First, the clear goal of this stage is to have a completely smooth and regular surface that is ready for figuring. Note that it is not vital that the surface be spherically smooth, just regular. Small aspheric deviations are totally fine as the final figuring will take care of that.
Second, while the making of pitch laps has a vast amount of coverage online, the key points that you need to focus on for a fast meniscus are:
- The thickness of the lap should be 1/4″ to 1/2″ to ensure that it is not too stiff, to allow it to easily adapt and flow as the figure changes and to keep contact consistent.
- The base of the lap should be curved, ideally cast from the mirror, to ensure that the pitch thickness is consistent across the surface; variable stiffness leads to irregular polishing.
- The channels need to be well cut, kept open, and not symmetrically centred on the face, to avoid polishing in zones.
- Making a somewhat oversized lap tends to help avoid a “turned down edge” while polishing. If you make a base from wood (as opposed to casting from the mirror) you can make it an inch or more larger in diameter.
The general process for polishing follows the usual ATM descriptions, but here are some key points that I found helpful and/or painful to learn:
- Polishing with mirror on top allows you to keep a very close eye on contact because, without full and consistent contact, polishing will be very irregular. It also allows you to watch for channels closing so that you know when you need to rework them.

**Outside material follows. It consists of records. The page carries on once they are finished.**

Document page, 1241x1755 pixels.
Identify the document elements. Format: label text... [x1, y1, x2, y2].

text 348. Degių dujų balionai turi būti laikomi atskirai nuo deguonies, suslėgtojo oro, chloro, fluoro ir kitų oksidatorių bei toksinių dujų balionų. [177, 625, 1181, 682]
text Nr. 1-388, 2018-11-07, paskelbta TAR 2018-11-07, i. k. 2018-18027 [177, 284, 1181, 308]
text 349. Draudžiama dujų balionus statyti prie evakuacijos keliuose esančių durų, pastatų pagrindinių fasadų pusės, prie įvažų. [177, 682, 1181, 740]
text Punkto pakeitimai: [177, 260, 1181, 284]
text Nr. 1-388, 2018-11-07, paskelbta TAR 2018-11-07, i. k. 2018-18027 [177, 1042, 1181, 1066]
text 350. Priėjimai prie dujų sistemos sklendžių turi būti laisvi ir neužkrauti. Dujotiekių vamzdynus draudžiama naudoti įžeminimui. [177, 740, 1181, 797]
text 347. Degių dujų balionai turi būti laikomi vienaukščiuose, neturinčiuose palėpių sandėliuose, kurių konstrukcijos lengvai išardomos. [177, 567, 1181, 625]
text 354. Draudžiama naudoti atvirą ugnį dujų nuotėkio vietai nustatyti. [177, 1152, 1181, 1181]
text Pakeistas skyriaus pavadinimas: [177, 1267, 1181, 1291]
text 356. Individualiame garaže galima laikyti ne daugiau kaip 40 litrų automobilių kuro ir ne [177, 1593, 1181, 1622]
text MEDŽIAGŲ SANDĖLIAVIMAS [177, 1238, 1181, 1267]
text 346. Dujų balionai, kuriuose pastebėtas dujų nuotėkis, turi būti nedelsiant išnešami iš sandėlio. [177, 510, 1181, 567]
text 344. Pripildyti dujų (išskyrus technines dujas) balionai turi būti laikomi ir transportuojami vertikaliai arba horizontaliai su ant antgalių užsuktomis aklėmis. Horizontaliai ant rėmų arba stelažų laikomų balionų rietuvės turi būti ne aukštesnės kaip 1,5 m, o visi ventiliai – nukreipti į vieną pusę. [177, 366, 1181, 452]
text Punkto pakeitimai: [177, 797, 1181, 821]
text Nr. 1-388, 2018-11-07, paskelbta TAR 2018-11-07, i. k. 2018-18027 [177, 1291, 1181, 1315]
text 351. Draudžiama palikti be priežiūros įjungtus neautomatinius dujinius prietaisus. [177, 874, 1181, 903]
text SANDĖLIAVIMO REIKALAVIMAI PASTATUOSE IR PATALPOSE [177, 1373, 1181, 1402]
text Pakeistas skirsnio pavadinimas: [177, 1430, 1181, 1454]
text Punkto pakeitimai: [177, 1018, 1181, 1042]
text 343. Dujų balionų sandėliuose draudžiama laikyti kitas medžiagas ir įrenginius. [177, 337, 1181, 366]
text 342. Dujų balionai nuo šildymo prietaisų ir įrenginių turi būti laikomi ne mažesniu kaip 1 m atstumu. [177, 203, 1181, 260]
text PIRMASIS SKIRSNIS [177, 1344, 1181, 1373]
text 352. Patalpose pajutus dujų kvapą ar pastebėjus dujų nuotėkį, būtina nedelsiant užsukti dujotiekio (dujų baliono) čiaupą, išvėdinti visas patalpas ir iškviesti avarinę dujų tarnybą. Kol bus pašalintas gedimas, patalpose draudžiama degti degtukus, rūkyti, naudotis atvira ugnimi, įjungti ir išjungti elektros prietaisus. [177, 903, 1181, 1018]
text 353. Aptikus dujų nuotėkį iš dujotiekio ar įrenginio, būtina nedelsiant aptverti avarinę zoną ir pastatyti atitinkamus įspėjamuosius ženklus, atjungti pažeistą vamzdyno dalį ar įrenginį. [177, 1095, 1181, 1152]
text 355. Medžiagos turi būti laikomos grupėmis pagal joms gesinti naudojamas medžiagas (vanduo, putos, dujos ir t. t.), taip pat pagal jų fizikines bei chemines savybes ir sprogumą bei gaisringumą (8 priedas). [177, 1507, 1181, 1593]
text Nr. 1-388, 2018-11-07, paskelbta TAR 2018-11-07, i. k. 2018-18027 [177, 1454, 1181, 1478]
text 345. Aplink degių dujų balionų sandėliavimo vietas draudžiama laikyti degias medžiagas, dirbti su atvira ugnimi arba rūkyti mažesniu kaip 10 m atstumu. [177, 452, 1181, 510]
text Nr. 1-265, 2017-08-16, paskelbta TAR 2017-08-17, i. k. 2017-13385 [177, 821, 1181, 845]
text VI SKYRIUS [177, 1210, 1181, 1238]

- Cleanliness is an absolute must. You will know very quickly when a stray bit of grit got onto your lap, and hopefully you have strong enough lap hygiene to avoid that. But for me, a contaminant that was unexpected was bits off a wire brush I was using to rough up the lap. While some ATMs use them successfully, in my opinion, wire brushes have no business being near a polished mirror.

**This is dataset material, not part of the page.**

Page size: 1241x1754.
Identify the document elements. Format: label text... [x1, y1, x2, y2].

- As the mirror polishes out, the figure will change and so, to keep excellent contact, you should “press” your lap often. I pressed after every hourly session of polishing, and that seemed to work well. Using a heat gun to quickly and controllably warm the lap makes for efficient pressing.

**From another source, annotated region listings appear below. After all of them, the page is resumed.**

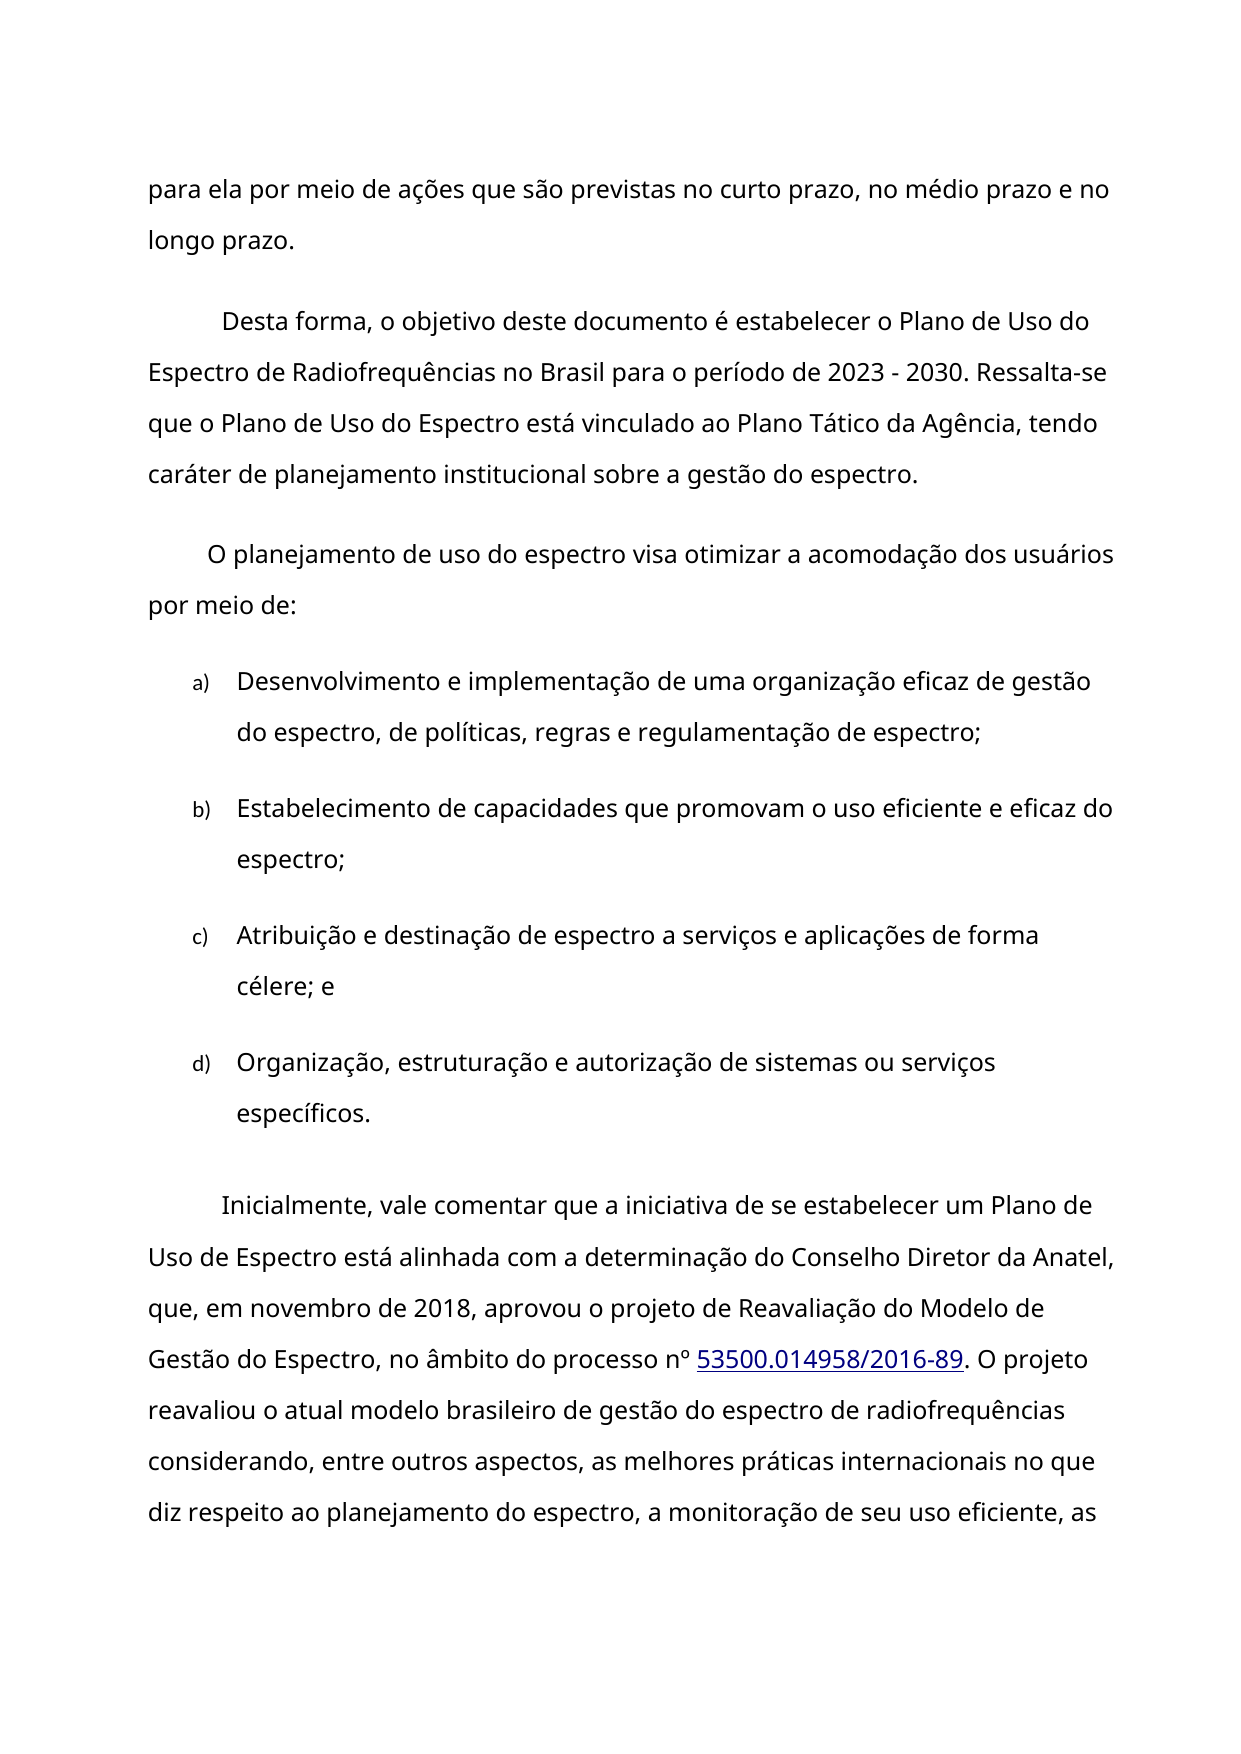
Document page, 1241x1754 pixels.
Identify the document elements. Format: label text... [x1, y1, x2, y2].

list Desenvolvimento e implementação de uma organização eficaz de gestão do espectro, de políticas, regras e regulamentação de espectro; [192, 663, 1122, 749]
text Desta forma, o objetivo deste documento é estabelecer o Plano de Uso do Espectro de Radiofrequências no Brasil para o período de 2023 - 2030. Ressalta-se que o Plano de Uso do Espectro está vinculado ao Plano Tático da Agência, tendo caráter de planejamento institucional sobre a gestão do espectro. [148, 303, 1122, 490]
list Atribuição e destinação de espectro a serviços e aplicações de forma célere; e [192, 918, 1122, 1003]
text para ela por meio de ações que são previstas no curto prazo, no médio prazo e no longo prazo. [148, 172, 1122, 257]
list Organização, estruturação e autorização de sistemas ou serviços específicos. [192, 1045, 1122, 1130]
text Inicialmente, vale comentar que a iniciativa de se estabelecer um Plano de Uso de Espectro está alinhada com a determinação do Conselho Diretor da Anatel, que, em novembro de 2018, aprovou o projeto de Reavaliação do Modelo de Gestão do Espectro, no âmbito do processo nº 53500.014958/2016-89. O projeto reavaliou o atual modelo brasileiro de gestão do espectro de radiofrequências considerando, entre outros aspectos, as melhores práticas internacionais no que diz respeito ao planejamento do espectro, a monitoração de seu uso eficiente, as [148, 1184, 1122, 1529]
text O planejamento de uso do espectro visa otimizar a acomodação dos usuários por meio de: [148, 536, 1122, 622]
list Estabelecimento de capacidades que promovam o uso eficiente e eficaz do espectro; [192, 791, 1122, 876]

- For me, a mixture of 1:8 to 1:10 of cerium oxide to water worked very well as a good dilution that balanced burning through cerox with decent polishing time.
When polishing, it is very normal to wonder how your surface looks from a figure perspective. While you should not get into the habit of regularly checking the figure while your are polishing, it is totally reasonable to check once when you get a bit of polishing done (say after and hour or two) just to confirm that the figure is not horribly astigmatic. So give yourself license to break out the Ronchi tester and have a quick look. Then get back to polishing.
The key to polishing is to not rush it, and just do nice, steady 1/3 centre-over-centre (CoC) strokes. The easiest way to see how your polishing is progressing is to use a laser pointer, aimed at a 45 degree angle, and closely inspecting the reflection. When you are polished out (i.e., done) you will not see the laser on the surface. Any image of the laser on the surface indicates scattering from surface roughness, so get back to it. Typically, you will polish out from the middle of the mirror to the edge, and the last bit can be agonizingly slow. But you cannot rush this and it will be done when it is done. Interestingly, as I went through several cycles of this, I found the time to polish out remarkably consistent: 17 hours. When you are done, reward yourself with another Ronchi image which, if you have been regular with your stroking, should be a fairly decent sphere.